----- Source text

This is an internal (and sometimes external) monologue that I experience fairly often – well, not always about washing feet, but you know what I mean.

Why bother someone else with my problems/troubles when I can handle it? I don’t want to put people through that. There is no need to burden others in that way.

Well, that method of thinking pretty much got me through 20+ years of life fairly unscathed. However, I think it also forced me to be distant at times. It also may have made some internal challenges even more difficult than they had to be.

Moving to South Africa was pretty much a crash course in “Accepting Help from Others: 101.” At the beginning of my time here, I tried to turn down help and various other offers as much as possible. If I didn’t have money with me, I wouldn’t eat with everyone else. If I was confused about something, I would just sit silently in that confusion until I figured it out myself (or just gave up and moved on). If I was feeling homesick, I wouldn’t tell anyone – rather, I probably just seemed really crabby for no reason.

Doesn’t sound too great, does it? Well, let me tell you this – it wasn’t. Not only was I hurting myself, but I was hurting my community by not allowing them to help in the ways that they wanted and I needed.

I am learning to be more like Simon Peter at the end of the story – the part where he allows Jesus to wash his feet and even asks to have his head and hands washed as well.

I have come to realize that the reliance on support from others is not a negative thing. South Africans actually have a word for this – Ubuntu. Ubuntu is a beautiful word and an even more beautiful idea, but it can be hard to explain. Here is my attempt:

Ubuntu is relying on your neighbors. Ubuntu is realizing that you who you are because of the people you are surrounded with. Ubuntu is accepting help and being prepared to give help when it is needed. Ubuntu is the basic humanity toward others.

Who knows, maybe ubuntu could also be described as accepting other people’s offers to wash your feet.

Friday, April 11, 2014

Awesome God

One of the things that I do here is spend some time at the local primary (elementary) school. I work primarily with the grade R (kindergarten) and grade 1 classes. A couple of weeks ago, I decided to bring my guitar along and try singing songs with them. Luckily, I worked as a camp counselor last summer, so I knew plenty of songs to keep little kids busy. Here is a video of my grade 1 class singing Awesome God.

----------
----- Extracted material

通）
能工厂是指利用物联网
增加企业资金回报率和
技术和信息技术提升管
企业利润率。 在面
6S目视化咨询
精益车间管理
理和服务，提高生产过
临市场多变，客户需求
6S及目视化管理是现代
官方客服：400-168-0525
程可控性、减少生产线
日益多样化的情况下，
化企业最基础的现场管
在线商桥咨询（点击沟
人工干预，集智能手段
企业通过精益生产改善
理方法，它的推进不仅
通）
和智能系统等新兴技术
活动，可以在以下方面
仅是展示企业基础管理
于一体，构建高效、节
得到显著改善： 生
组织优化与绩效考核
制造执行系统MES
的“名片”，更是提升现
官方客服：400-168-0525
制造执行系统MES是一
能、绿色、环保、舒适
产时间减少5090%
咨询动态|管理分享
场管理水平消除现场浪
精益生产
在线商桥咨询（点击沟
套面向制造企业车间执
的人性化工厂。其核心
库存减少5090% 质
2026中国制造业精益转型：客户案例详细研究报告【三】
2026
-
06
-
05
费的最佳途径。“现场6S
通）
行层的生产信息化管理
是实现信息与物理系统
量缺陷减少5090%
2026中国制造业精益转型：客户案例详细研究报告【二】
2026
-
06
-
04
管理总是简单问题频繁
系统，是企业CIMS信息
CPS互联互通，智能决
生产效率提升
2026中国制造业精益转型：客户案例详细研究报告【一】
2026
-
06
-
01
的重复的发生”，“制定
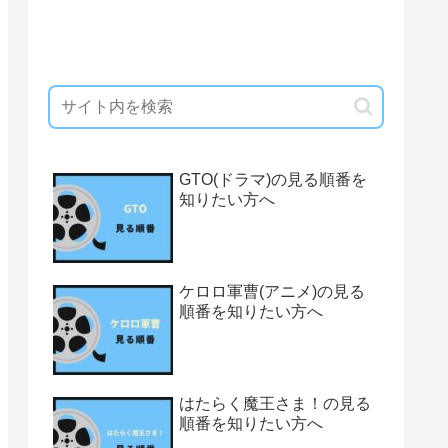
GTO(ドラマ)の見る順番を
知りたい方へ
ケロロ軍曹(アニメ)の見る
順番を知りたい方へ
はたらく魔王さま！の見る
順番を知りたい方へ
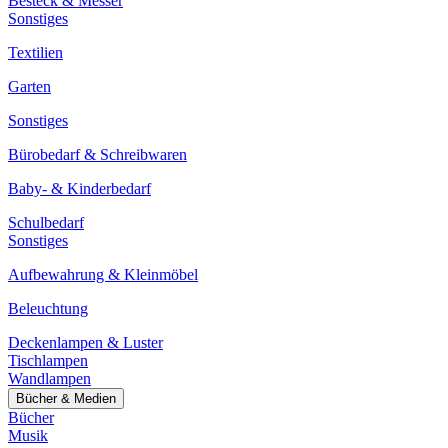
Besteck & Messer
Sonstiges
Textilien
Garten
Sonstiges
Bürobedarf & Schreibwaren
Baby- & Kinderbedarf
Schulbedarf
Sonstiges
Aufbewahrung & Kleinmöbel
Beleuchtung
Deckenlampen & Luster
Tischlampen
Wandlampen
Bücher & Medien
Bücher
Musik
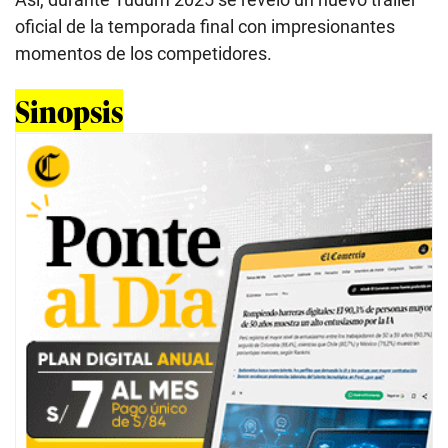
oficial de la temporada final con impresionantes
momentos de los competidores.
Sinopsis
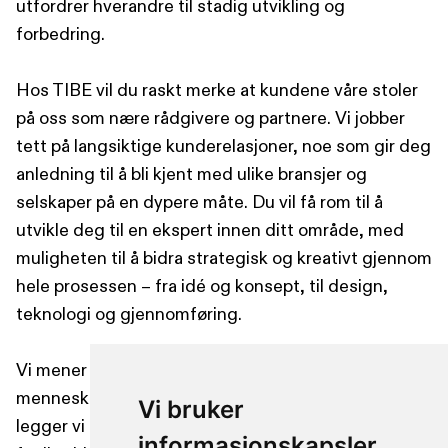
utfordrer hverandre til stadig utvikling og
forbedring.
Hos TIBE vil du raskt merke at kundene våre stoler
på oss som nære rådgivere og partnere. Vi jobber
tett på langsiktige kunderelasjoner, noe som gir deg
anledning til å bli kjent med ulike bransjer og
selskaper på en dypere måte. Du vil få rom til å
utvikle deg til en ekspert innen ditt område, med
muligheten til å bidra strategisk og kreativt gjennom
hele prosessen – fra idé og konsept, til design,
teknologi og gjennomføring.
Vi mener at de beste resultatene skapes når flinke
mennesker jobber sammen i et godt miljø. Derfor
Vi bruker
legger vi stor vekt på å bygge et miljø der trivsel og
informasjonskapsler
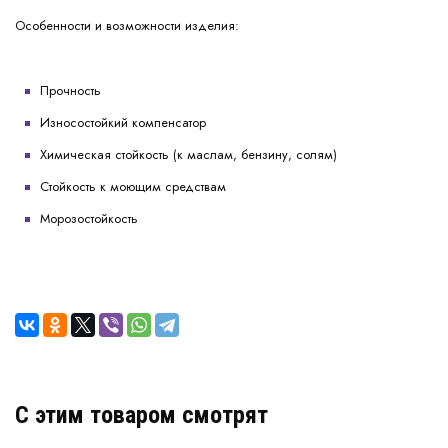
Особенности и возможности изделия:
Прочность
Износостойкий компенсатор
Химическая стойкость (к маслам, бензину, солям)
Стойкость к моющим средствам
Морозостойкость
C этим товаром смотрят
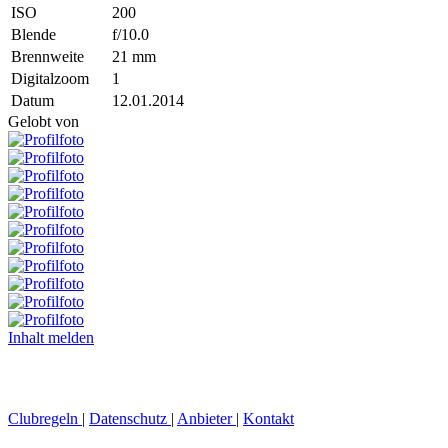
ISO
200
Blende
f/10.0
Brennweite
21 mm
Digitalzoom
1
Datum
12.01.2014
Gelobt von
Inhalt melden
Clubregeln
|
Datenschutz
|
Anbieter
|
Kontakt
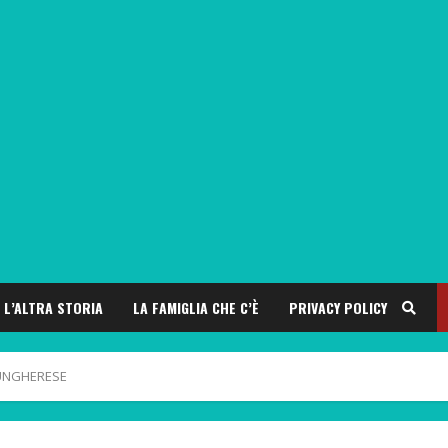
L’ALTRA STORIA
LA FAMIGLIA CHE C’È
PRIVACY POLICY
 UNGHERESE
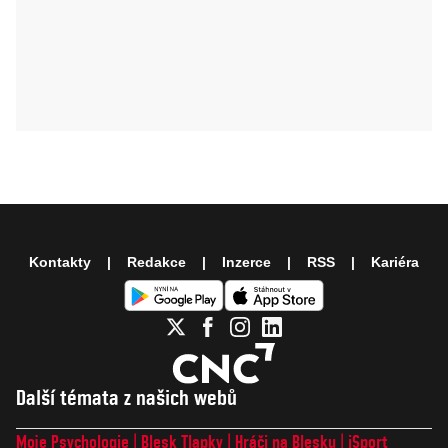
Kontakty
Redakce
Inzerce
RSS
Kariéra
Další témata z našich webů
Moje Psychologie
Blesk Tlapky
Hráči na Blesku
iSport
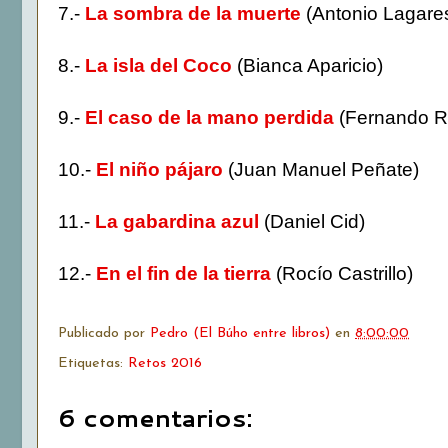
7.-
La sombra de la muerte
(Antonio Lagare
8.-
La isla del Coco
(Bianca Aparicio)
9.-
El caso de la mano perdida
(Fernando R
10.-
El niño pájaro
(Juan Manuel Peñate)
11.-
La gabardina azul
(Daniel Cid)
12.-
En el fin de la tierra
(Rocío Castrillo)
Publicado por
Pedro (El Búho entre libros)
en
8:00:00
Etiquetas:
Retos 2016
6 comentarios:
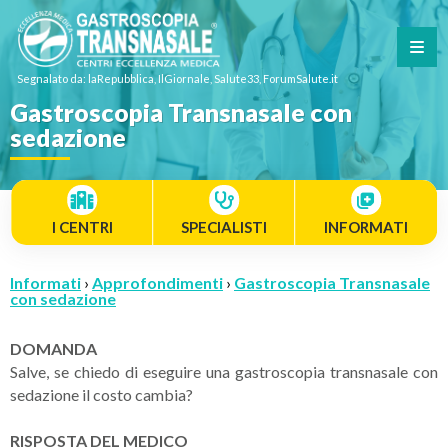
Segnalato da: laRepubblica, IlGiornale, Salute33, ForumSalute.it
Gastroscopia Transnasale con
sedazione
I CENTRI
SPECIALISTI
INFORMATI
Informati
›
Approfondimenti
›
Gastroscopia Transnasale
con sedazione
DOMANDA
Salve, se chiedo di eseguire una gastroscopia transnasale con
sedazione il costo cambia?
RISPOSTA DEL MEDICO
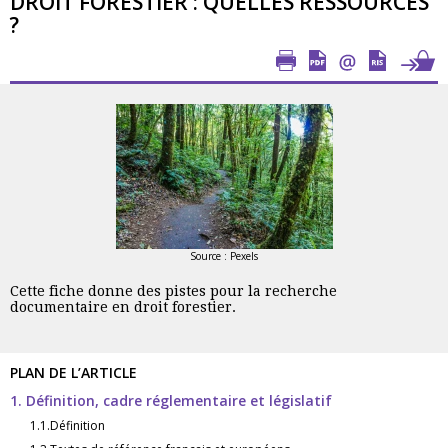
DROIT FORESTIER : QUELLES RESSOURCES
?
Source : Pexels
Cette fiche donne des pistes pour la recherche
documentaire en droit forestier.
PLAN DE L’ARTICLE
1. Définition, cadre réglementaire et législatif
1.1.Définition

----------

Required work |
a. Transcribe the part of the blog post about accepting help from the words "Why bother someone" up to and including the words "in that way.".
b. In the records, rewrite the lines from the line with "L’ALTRA STORIA" up to and including the line with "RISPOSTA DEL MEDICO", replacing "Kontakty" with "Kontakt" and leaving everything else unchanged. Leave the pictures out of your answer.

Answers by item number |
a.
Why bother someone else with my problems/troubles when I can handle it? I don’t want to put people through that. There is no need to burden others in that way.

b.
L’ALTRA STORIA
LA FAMIGLIA CHE C’È
PRIVACY POLICY
 UNGHERESE
Kontakt
Redakce
Inzerce
RSS
Kariéra
Další témata z našich webů
Moje Psychologie
Blesk Tlapky
Hráči na Blesku
iSport
7.-
La sombra de la muerte
(Antonio Lagare
8.-
La isla del Coco
(Bianca Aparicio)
9.-
El caso de la mano perdida
(Fernando R
10.-
El niño pájaro
(Juan Manuel Peñate)
11.-
La gabardina azul
(Daniel Cid)
12.-
En el fin de la tierra
(Rocío Castrillo)
Publicado por
Pedro (El Búho entre libros)
en
8:00:00
Etiquetas:
Retos 2016
6 comentarios:
Segnalato da: laRepubblica, IlGiornale, Salute33, ForumSalute.it
Gastroscopia Transnasale con
sedazione
I CENTRI
SPECIALISTI
INFORMATI
Informati
›
Approfondimenti
›
Gastroscopia Transnasale
con sedazione
DOMANDA
Salve, se chiedo di eseguire una gastroscopia transnasale con
sedazione il costo cambia?
RISPOSTA DEL MEDICO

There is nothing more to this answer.